Producer Error Handler (Spring)

@Bean
public KafkaTemplate<String, OrderEvent> kafkaTemplate() {
KafkaTemplate<String, OrderEvent> template = new KafkaTemplate<>(producerFactory());
template.setProducerListener(new ProducerListener<>() {
@Override
public void onError(ProducerRecord<String, OrderEvent> record,
RecordMetadata metadata,
Exception exception) {
log.error("Failed to send record: key={}, error={}", record.key(), exception.getMessage());
// route to DLQ, alert, etc.
}
});
return template;
}

Interview Questions — Producer

Q: What is the RecordAccumulator and why does it exist?

The RecordAccumulator is an in-memory buffer that groups records into batches per partition. It exists to improve throughput: instead of sending one message at a time (high overhead), the producer accumulates messages and sends them in bulk. batch.size and linger.ms control when a batch is flushed.

Q: What is the difference between linger.ms=0 and linger.ms=10?

With linger.ms=0, the producer sends messages as soon as they're added to the buffer, maximizing latency responsiveness. With linger.ms=10, the producer waits up to 10ms to accumulate more records into the same batch, improving throughput at the cost of slightly higher latency.

Q: How does the producer choose a partition when no key is provided?

Since Kafka 2.4, the sticky partitioner is used: the producer sends all keyless messages to the same partition until the batch is full or linger.ms expires, then moves to the next. Before 2.4, pure round-robin was used. You can also implement a custom Partitioner interface.

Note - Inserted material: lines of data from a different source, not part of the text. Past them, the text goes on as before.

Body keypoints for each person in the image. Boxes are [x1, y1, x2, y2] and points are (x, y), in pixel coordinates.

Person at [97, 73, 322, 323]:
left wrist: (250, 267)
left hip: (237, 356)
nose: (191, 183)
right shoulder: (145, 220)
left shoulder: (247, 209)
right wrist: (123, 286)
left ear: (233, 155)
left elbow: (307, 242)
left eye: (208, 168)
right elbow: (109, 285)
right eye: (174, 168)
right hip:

Q: What is max.in.flight.requests.per.connection?

It controls how many unacknowledged batches can be in-flight to a single broker at once. Higher values increase throughput. When set above 1 with retries enabled (and idempotence disabled), message reordering is possible: a failed batch retried after a successful later batch can result in out-of-order writes. With enable.idempotence=true, Kafka handles this safely up to 5 in-flight requests.

Q: What is delivery.timeout.ms?

It is the total time budget for a produce operation, including retries. If the message hasn't been delivered within this time, the producer fails the send with a TimeoutException. It must satisfy: delivery.timeout.ms >= linger.ms + request.timeout.ms. Default is 120 seconds.